Against the crazy national political news, here’s an encouraging development in Indiana: Jennifer McCormick, the newly elected superintendent of public instruction, has picked a solid group of education professionals to help with her transition to office.
The team includes school administrators, policy experts, leaders of education organizations and others who are familiar with education issues in the state. Notably absent are the conservative ideologues and school-choice advocates who have been prominent in state school politics.
“The team’s commitment to Hoosier students will drive critical decision-making which will ultimately impact Indiana’s education system and ensure Indiana has one of the best departments of education in the nation,” McCormick said in a news release.

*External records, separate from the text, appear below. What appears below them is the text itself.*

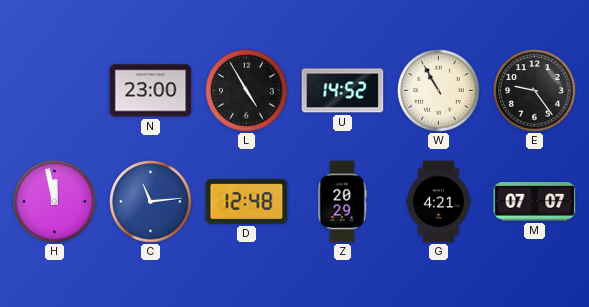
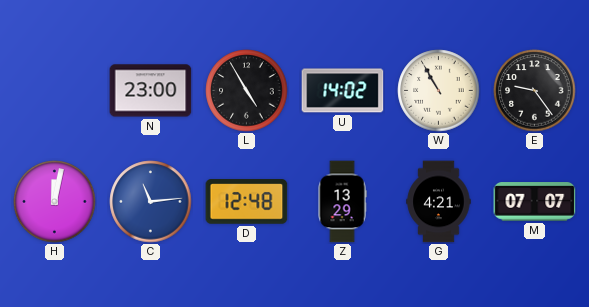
U: 14:52 -> 14:02
H: 11:58 -> 12:02
Z: 20:29 -> 13:29
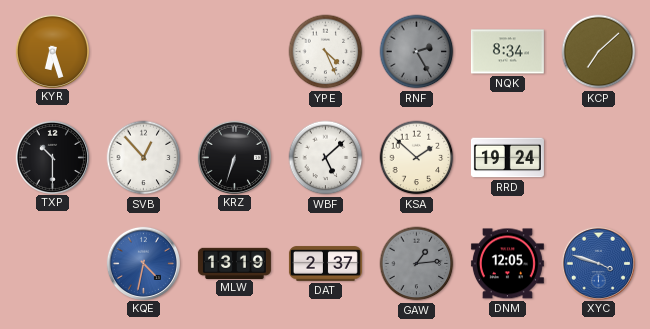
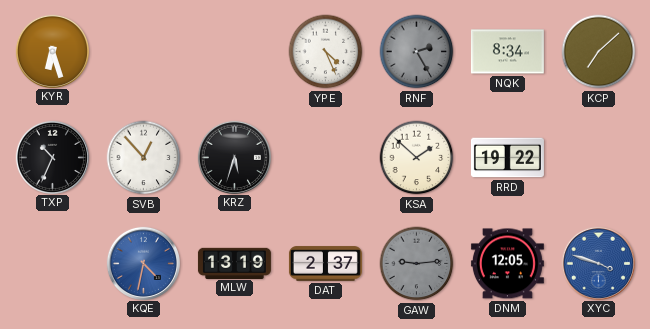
TXP: 10:30 -> 10:34
KRZ: 6:33 -> 5:33
WBF: 5:08 -> none
RRD: 19:24 -> 19:22
GAW: 1:14 -> 9:14
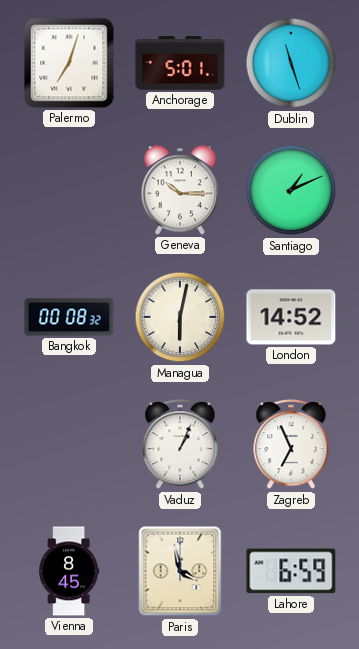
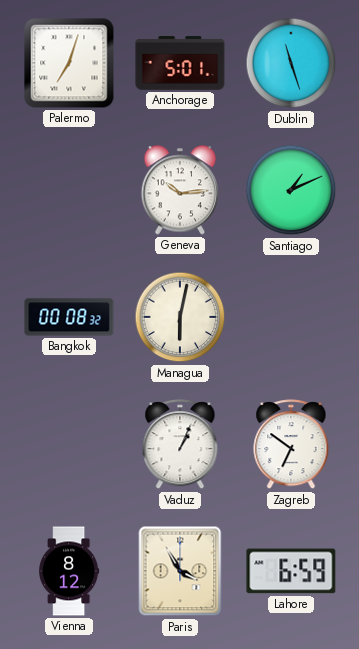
Geneva: 10:15 -> 10:14
London: 14:52 -> none
Zagreb: 6:56 -> 6:51
Vienna: 8:45 -> 8:12
Paris: 3:58 -> 3:55
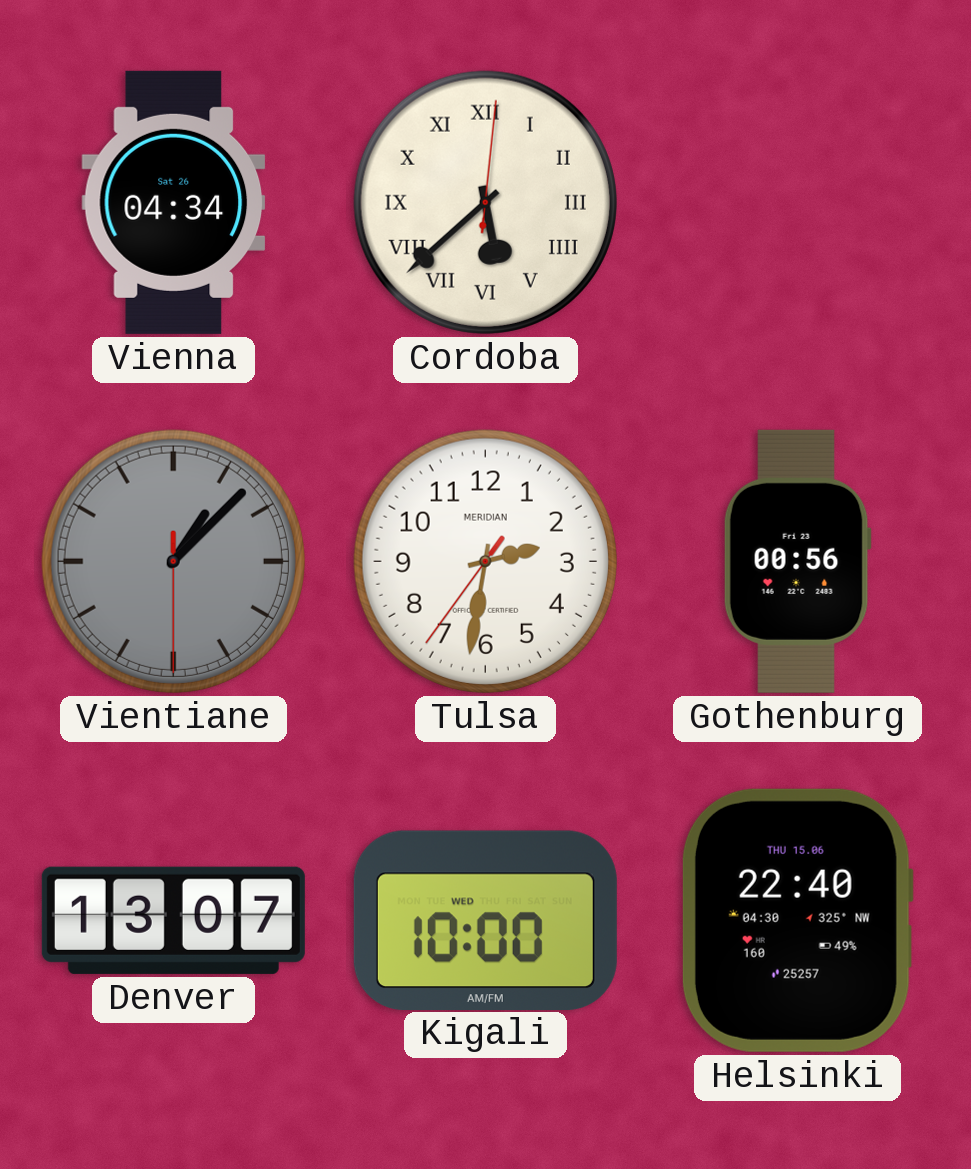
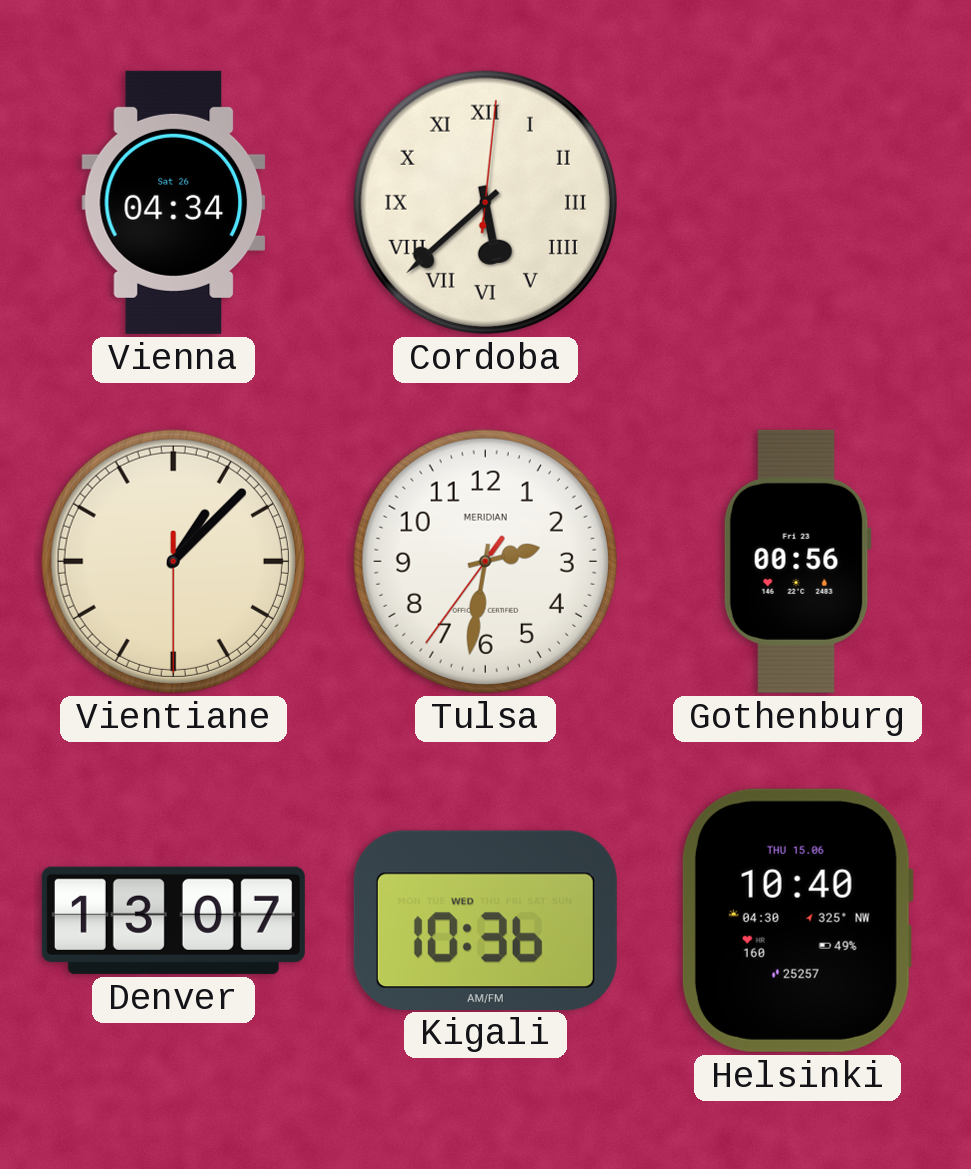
Vientiane dial: grey -> cream
Kigali: 10:00 -> 10:36
Helsinki: 22:40 -> 10:40
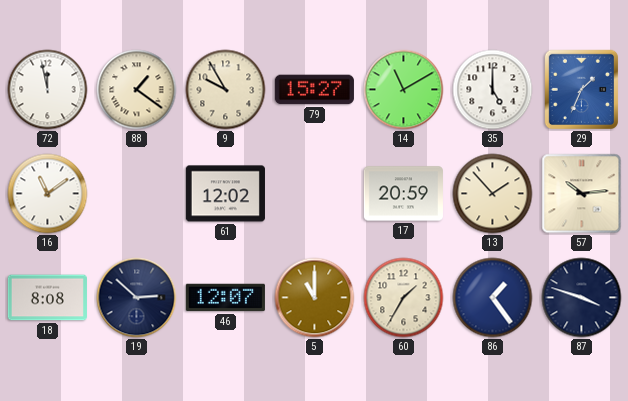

Here are just a few of the 17 members:
- Dennis Costerison, longtime executive director of the Indiana Association of School Business Officials and the state’s go-to expert on school funding.
- Jeff Butts, president-elect of the Indiana Association of Public School Superintendents, superintendent of Wayne Township schools and an outspoken advocate for public schools.
- Hardy Murphy, executive director of the Indiana Urban Schools Association, a former Illinois school superintendent and co-director of the INTASS teacher evaluation and support program.
- Terry Spradlin, who handled legislative affairs for former Superintendent of Public Instruction Suellen Reed and later helped lead the Center for Evaluation and Education Policy at Indiana University.
McCormick, a Republican, defeated incumbent Superintendent Glenda Ritz in the Nov. 8 election, an outcome that may have been more a result of the state GOP sweep than a rejection of Ritz. She ran an aggressive campaign, focusing on schools and students and promising to leave politics behind. But her campaign had a lot of financial support from partisans; it received $130,000 in contributions from Hoosiers for Quality Education, which advocates for vouchers and charter schools.
Those folks may have McCormick’s ear after she takes office Jan. 9, and she will face Republican legislative super-majorities with their own agendas. But the make-up of the transition team suggests she is serious about supporting public education. It’s a good start.